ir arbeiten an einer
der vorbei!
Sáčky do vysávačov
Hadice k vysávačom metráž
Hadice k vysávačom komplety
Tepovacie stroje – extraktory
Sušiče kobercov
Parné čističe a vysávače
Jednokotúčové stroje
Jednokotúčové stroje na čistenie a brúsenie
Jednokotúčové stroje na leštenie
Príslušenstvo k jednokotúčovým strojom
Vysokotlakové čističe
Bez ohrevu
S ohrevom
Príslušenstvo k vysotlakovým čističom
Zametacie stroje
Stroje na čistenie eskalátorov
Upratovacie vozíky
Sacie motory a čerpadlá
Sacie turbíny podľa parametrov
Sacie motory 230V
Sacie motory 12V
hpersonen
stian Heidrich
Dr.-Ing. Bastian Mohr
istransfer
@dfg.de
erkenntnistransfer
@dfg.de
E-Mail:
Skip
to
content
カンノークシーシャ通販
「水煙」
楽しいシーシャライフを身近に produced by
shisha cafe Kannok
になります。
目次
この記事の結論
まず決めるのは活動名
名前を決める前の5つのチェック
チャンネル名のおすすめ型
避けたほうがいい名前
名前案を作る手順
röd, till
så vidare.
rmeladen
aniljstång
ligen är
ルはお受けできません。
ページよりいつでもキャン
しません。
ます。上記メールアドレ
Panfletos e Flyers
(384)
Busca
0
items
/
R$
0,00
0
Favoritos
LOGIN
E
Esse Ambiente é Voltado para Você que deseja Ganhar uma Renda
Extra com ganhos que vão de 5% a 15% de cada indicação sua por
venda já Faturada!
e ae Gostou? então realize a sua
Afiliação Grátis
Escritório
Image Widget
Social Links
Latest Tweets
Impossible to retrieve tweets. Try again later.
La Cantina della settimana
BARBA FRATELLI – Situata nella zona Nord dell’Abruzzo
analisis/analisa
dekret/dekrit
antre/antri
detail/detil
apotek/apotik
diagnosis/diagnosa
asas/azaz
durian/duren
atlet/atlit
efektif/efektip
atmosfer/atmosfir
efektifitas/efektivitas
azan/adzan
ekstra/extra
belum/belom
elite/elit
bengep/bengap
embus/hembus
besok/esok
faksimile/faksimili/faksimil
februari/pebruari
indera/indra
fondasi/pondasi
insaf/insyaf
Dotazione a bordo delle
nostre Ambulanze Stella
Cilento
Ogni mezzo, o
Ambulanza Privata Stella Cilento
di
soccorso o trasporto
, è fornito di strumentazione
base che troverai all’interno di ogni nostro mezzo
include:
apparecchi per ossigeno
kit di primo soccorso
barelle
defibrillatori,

== BRIEF ==
Render the part of the data that opens with its first line and closes with the line containing "atlet/atlit", that line included, as a Markdown table with the columns No. and Line, numbering each line in order and leaving out blank lines.

== RESPONSE TO THE TASK ==
| No. | Line |
|---|---|
| 1 | ir arbeiten an einer |
| 2 | der vorbei! |
| 3 | Sáčky do vysávačov |
| 4 | Hadice k vysávačom metráž |
| 5 | Hadice k vysávačom komplety |
| 6 | Tepovacie stroje – extraktory |
| 7 | Sušiče kobercov |
| 8 | Parné čističe a vysávače |
| 9 | Jednokotúčové stroje |
| 10 | Jednokotúčové stroje na čistenie a brúsenie |
| 11 | Jednokotúčové stroje na leštenie |
| 12 | Príslušenstvo k jednokotúčovým strojom |
| 13 | Vysokotlakové čističe |
| 14 | Bez ohrevu |
| 15 | S ohrevom |
| 16 | Príslušenstvo k vysotlakovým čističom |
| 17 | Zametacie stroje |
| 18 | Stroje na čistenie eskalátorov |
| 19 | Upratovacie vozíky |
| 20 | Sacie motory a čerpadlá |
| 21 | Sacie turbíny podľa parametrov |
| 22 | Sacie motory 230V |
| 23 | Sacie motory 12V |
| 24 | hpersonen |
| 25 | stian Heidrich |
| 26 | Dr.-Ing. Bastian Mohr |
| 27 | istransfer |
| 28 | @dfg.de |
| 29 | erkenntnistransfer |
| 30 | @dfg.de |
| 31 | E-Mail: |
| 32 | Skip |
| 33 | to |
| 34 | content |
| 35 | カンノークシーシャ通販 |
| 36 | 「水煙」 |
| 37 | 楽しいシーシャライフを身近に produced by |
| 38 | shisha cafe Kannok |
| 39 | になります。 |
| 40 | 目次 |
| 41 | この記事の結論 |
| 42 | まず決めるのは活動名 |
| 43 | 名前を決める前の5つのチェック |
| 44 | チャンネル名のおすすめ型 |
| 45 | 避けたほうがいい名前 |
| 46 | 名前案を作る手順 |
| 47 | röd, till |
| 48 | så vidare. |
| 49 | rmeladen |
| 50 | aniljstång |
| 51 | ligen är |
| 52 | ルはお受けできません。 |
| 53 | ページよりいつでもキャン |
| 54 | しません。 |
| 55 | ます。上記メールアドレ |
| 56 | Panfletos e Flyers |
| 57 | (384) |
| 58 | Busca |
| 59 | 0 |
| 60 | items |
| 61 | / |
| 62 | R$ |
| 63 | 0,00 |
| 64 | 0 |
| 65 | Favoritos |
| 66 | LOGIN |
| 67 | E |
| 68 | Esse Ambiente é Voltado para Você que deseja Ganhar uma Renda |
| 69 | Extra com ganhos que vão de 5% a 15% de cada indicação sua por |
| 70 | venda já Faturada! |
| 71 | e ae Gostou? então realize a sua |
| 72 | Afiliação Grátis |
| 73 | Escritório |
| 74 | Image Widget |
| 75 | Social Links |
| 76 | Latest Tweets |
| 77 | Impossible to retrieve tweets. Try again later. |
| 78 | La Cantina della settimana |
| 79 | BARBA FRATELLI – Situata nella zona Nord dell’Abruzzo |
| 80 | analisis/analisa |
| 81 | dekret/dekrit |
| 82 | antre/antri |
| 83 | detail/detil |
| 84 | apotek/apotik |
| 85 | diagnosis/diagnosa |
| 86 | asas/azaz |
| 87 | durian/duren |
| 88 | atlet/atlit |